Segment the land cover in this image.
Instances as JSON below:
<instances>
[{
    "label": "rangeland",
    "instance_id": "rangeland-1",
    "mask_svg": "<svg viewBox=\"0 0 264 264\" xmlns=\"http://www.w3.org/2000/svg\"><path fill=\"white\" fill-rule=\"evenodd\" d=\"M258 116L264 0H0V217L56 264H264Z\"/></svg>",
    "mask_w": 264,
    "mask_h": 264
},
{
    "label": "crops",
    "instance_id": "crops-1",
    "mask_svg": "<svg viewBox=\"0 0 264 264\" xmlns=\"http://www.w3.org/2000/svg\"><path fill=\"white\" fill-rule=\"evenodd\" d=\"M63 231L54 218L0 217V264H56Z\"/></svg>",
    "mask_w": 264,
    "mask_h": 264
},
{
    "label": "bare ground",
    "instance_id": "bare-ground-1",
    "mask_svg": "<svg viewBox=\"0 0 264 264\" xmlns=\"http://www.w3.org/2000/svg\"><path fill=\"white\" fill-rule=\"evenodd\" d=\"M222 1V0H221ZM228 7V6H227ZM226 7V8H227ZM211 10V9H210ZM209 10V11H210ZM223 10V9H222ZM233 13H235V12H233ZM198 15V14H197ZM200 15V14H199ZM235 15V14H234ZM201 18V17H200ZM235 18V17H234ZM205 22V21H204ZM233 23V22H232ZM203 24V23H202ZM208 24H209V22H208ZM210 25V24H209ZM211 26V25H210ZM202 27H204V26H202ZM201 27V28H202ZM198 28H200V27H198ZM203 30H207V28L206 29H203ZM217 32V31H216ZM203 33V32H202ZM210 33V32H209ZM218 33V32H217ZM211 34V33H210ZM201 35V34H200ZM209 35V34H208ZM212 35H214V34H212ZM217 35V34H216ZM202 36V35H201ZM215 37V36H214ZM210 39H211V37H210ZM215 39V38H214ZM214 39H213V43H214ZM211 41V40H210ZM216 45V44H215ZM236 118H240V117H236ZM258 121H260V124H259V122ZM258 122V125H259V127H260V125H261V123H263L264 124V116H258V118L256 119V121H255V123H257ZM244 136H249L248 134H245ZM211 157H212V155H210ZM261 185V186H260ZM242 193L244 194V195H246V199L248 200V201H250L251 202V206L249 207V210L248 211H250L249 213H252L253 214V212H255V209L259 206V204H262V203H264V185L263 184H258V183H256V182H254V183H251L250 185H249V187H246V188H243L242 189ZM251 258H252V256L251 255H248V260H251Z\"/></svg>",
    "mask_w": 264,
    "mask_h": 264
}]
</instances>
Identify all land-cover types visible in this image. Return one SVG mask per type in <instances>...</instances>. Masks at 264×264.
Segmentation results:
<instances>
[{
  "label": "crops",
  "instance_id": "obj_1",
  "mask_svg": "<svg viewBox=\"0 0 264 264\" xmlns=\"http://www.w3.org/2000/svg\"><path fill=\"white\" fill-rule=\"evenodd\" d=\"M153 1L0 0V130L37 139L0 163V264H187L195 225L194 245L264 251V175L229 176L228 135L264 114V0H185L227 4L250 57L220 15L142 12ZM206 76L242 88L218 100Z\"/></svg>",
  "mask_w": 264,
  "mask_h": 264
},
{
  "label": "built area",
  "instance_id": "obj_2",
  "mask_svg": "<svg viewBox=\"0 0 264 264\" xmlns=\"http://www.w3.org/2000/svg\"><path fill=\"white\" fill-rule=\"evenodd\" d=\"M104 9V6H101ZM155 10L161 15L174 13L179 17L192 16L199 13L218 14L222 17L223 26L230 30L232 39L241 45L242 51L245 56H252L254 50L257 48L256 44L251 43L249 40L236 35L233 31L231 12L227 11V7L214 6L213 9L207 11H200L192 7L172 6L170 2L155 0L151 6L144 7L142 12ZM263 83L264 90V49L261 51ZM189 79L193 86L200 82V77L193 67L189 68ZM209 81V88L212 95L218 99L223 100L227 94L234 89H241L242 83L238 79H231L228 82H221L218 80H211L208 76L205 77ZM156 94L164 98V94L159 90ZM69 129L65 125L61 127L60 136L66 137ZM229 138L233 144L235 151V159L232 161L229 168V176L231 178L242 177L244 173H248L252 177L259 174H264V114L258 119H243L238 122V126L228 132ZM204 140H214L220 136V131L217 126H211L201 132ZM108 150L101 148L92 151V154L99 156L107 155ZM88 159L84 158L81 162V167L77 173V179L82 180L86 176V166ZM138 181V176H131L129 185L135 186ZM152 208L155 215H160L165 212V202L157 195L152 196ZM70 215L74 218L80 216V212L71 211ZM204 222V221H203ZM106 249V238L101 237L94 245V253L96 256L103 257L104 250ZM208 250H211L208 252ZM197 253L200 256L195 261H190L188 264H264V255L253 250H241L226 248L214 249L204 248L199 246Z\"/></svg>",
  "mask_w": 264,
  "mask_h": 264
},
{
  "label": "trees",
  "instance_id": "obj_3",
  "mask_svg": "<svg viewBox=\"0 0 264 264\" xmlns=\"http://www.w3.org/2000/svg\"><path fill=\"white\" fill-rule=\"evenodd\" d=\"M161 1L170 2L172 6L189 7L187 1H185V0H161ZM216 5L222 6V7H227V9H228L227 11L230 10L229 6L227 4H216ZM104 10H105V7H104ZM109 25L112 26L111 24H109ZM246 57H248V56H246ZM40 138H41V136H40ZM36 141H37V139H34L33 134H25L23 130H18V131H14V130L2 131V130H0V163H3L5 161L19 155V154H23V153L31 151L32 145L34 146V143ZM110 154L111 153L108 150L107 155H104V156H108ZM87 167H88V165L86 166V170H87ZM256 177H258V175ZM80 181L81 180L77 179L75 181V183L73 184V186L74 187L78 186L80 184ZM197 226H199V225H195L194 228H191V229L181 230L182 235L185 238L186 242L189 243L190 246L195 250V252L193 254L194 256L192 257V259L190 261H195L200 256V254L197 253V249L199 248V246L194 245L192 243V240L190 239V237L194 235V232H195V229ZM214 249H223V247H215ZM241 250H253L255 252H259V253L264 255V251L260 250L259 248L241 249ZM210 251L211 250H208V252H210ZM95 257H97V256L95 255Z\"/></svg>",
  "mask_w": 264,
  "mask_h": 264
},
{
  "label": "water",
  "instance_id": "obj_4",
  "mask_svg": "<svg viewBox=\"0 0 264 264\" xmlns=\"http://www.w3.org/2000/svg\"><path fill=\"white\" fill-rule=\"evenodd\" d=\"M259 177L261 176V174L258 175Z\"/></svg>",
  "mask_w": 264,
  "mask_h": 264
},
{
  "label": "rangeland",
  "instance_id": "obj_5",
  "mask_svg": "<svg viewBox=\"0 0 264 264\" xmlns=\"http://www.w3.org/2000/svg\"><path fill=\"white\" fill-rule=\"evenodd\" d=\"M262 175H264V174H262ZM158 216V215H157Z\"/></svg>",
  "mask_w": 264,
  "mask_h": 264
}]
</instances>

──────────────────────────────

Stated problem
Locate each line of the records that contains the word "this" and copy every such line in full.

Output of the exercise
Segment the land cover in this image.
Identify all land-cover types visible in this image. Return one SVG mask per type in <instances>...</instances>. Masks at 264×264.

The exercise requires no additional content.